* Your objective:
Rewrite these lines with "locality" swapped for "place" and everything else kept the same, omitting the pictures.

* Dataset items:
## Begin

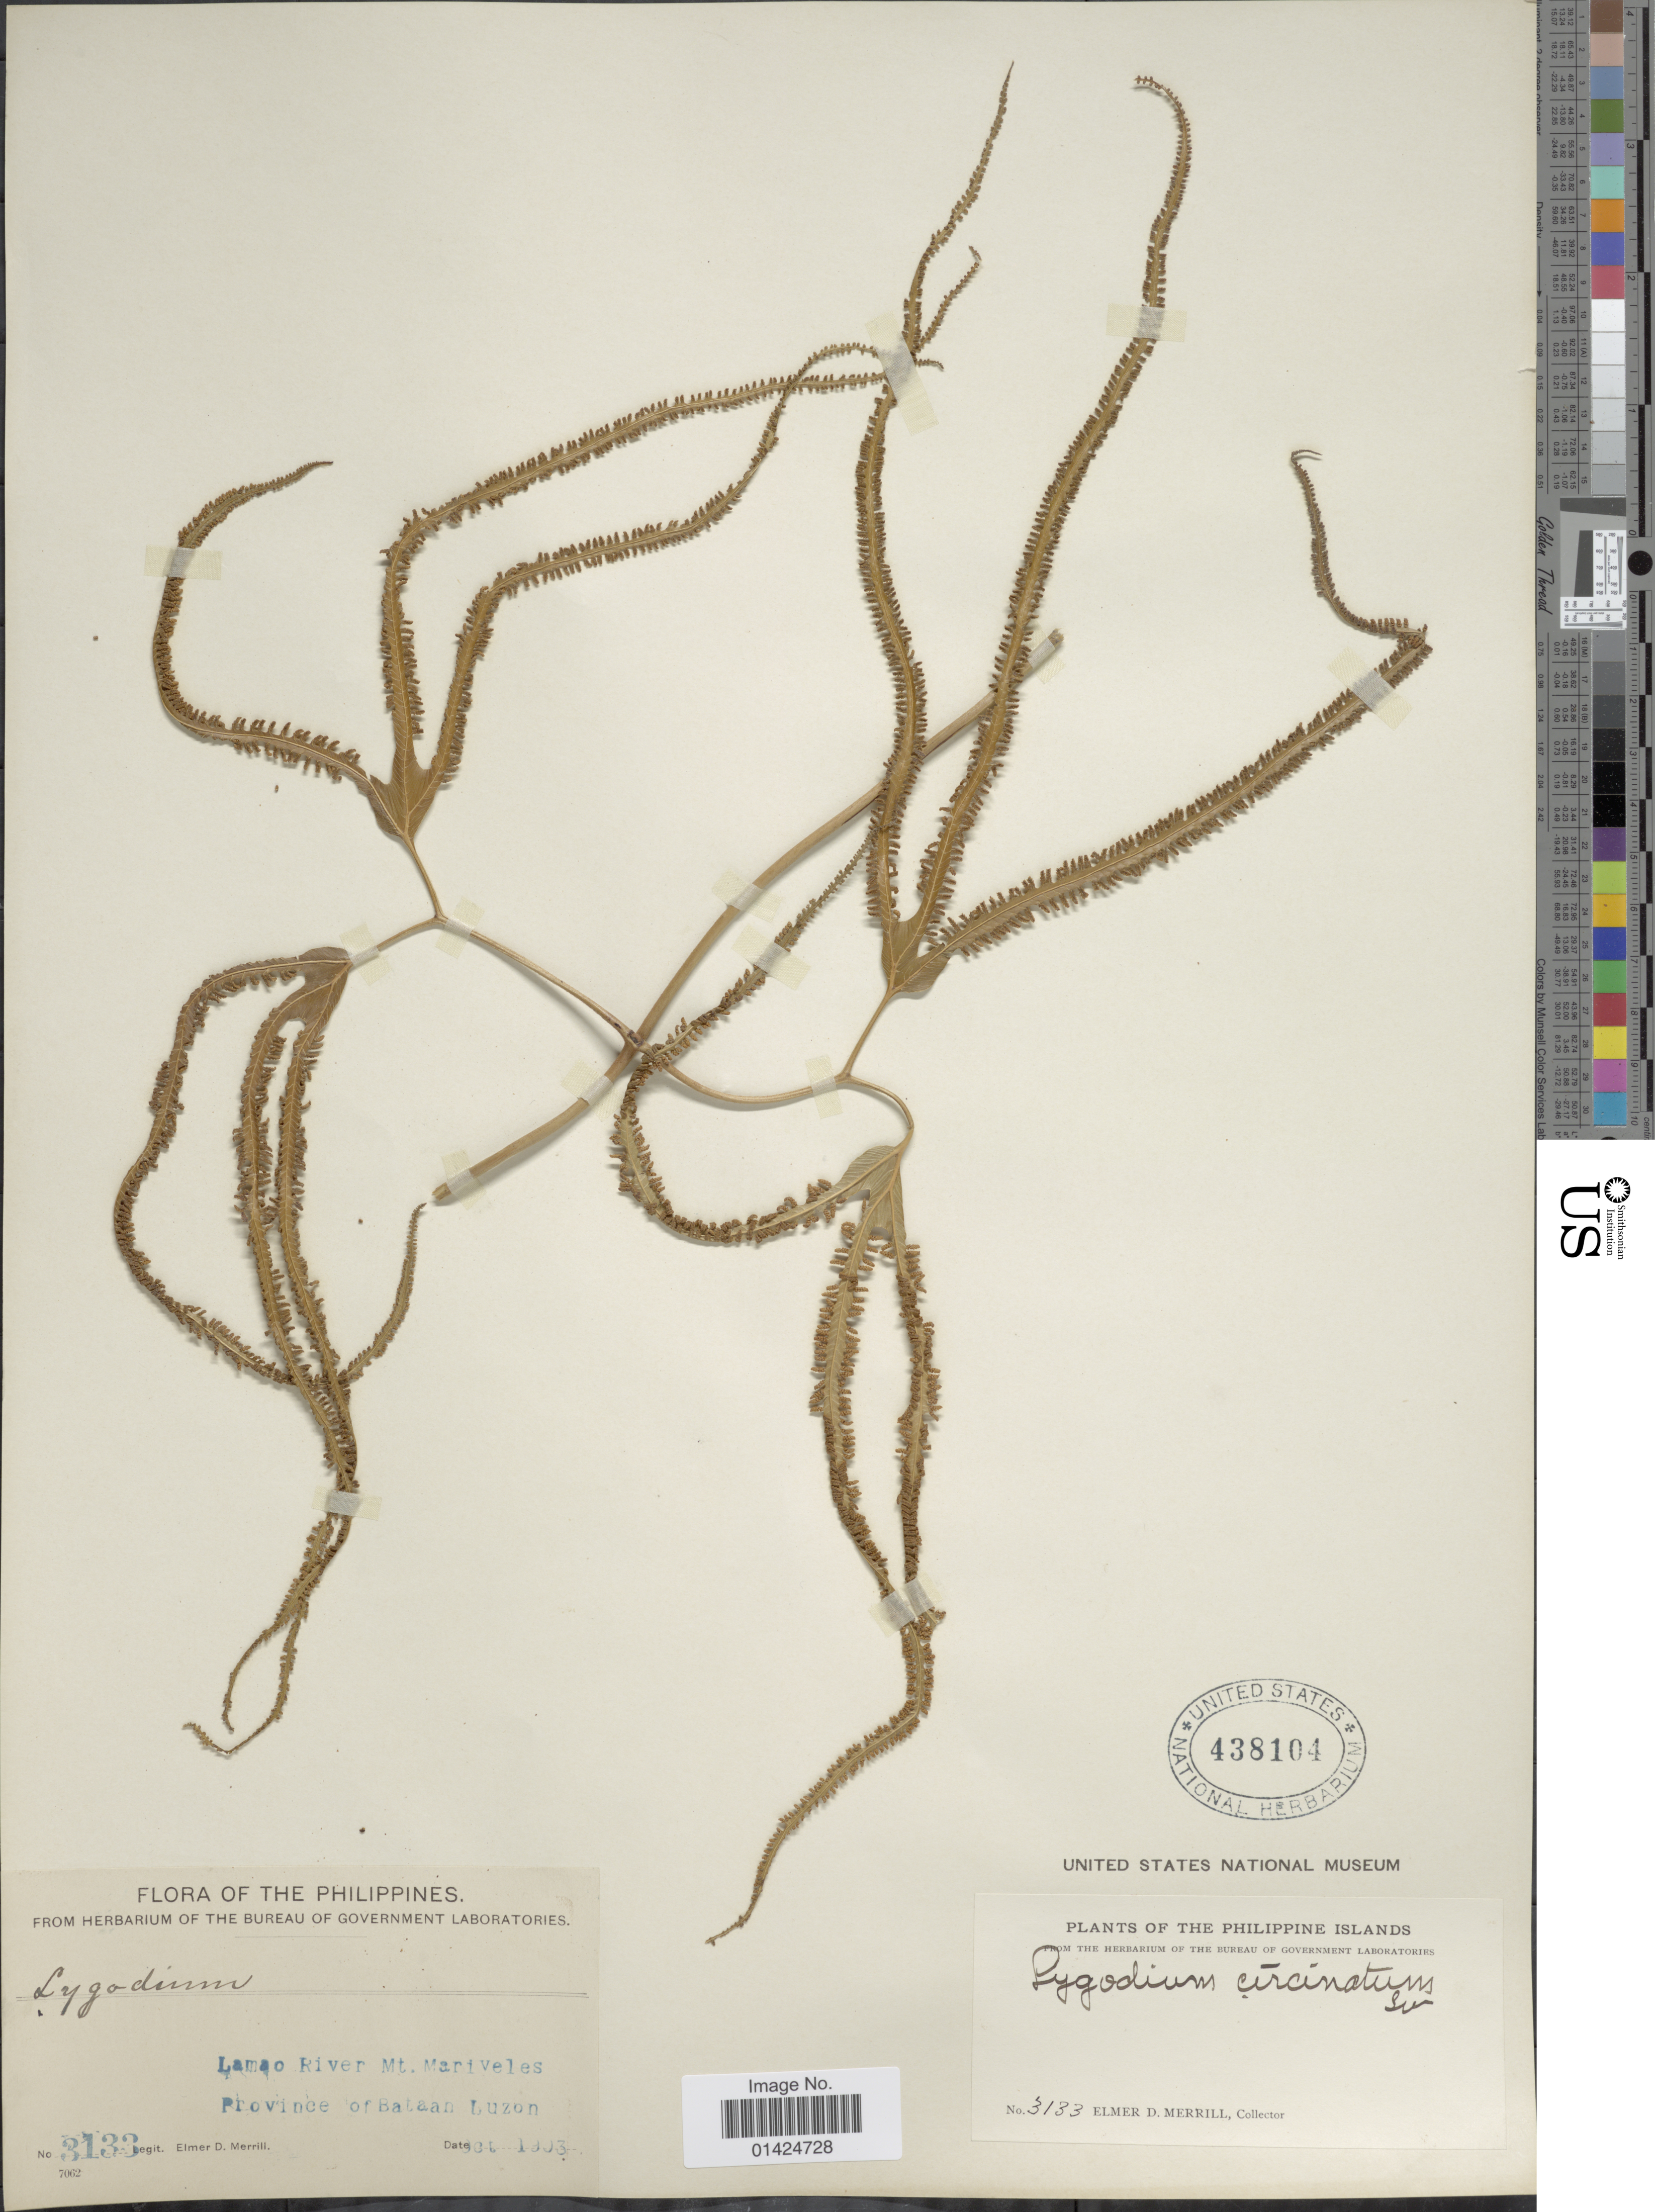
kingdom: Plantae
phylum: Tracheophyta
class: Polypodiopsida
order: Schizaeales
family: Lygodiaceae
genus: Lygodium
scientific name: Lygodium circinnatum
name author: (Burm. f.) Sw.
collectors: E. D. Merrill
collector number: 3133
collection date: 1903-10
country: Philippines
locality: Lamao River Mt. Mariveles. Province of Bataan Luzon.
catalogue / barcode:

## End

* Finished answer:
kingdom: Plantae
phylum: Tracheophyta
class: Polypodiopsida
order: Schizaeales
family: Lygodiaceae
genus: Lygodium
scientific name: Lygodium circinnatum
name author: (Burm. f.) Sw.
collectors: E. D. Merrill
collector number: 3133
collection date: 1903-10
country: Philippines
place: Lamao River Mt. Mariveles. Province of Bataan Luzon.
catalogue / barcode:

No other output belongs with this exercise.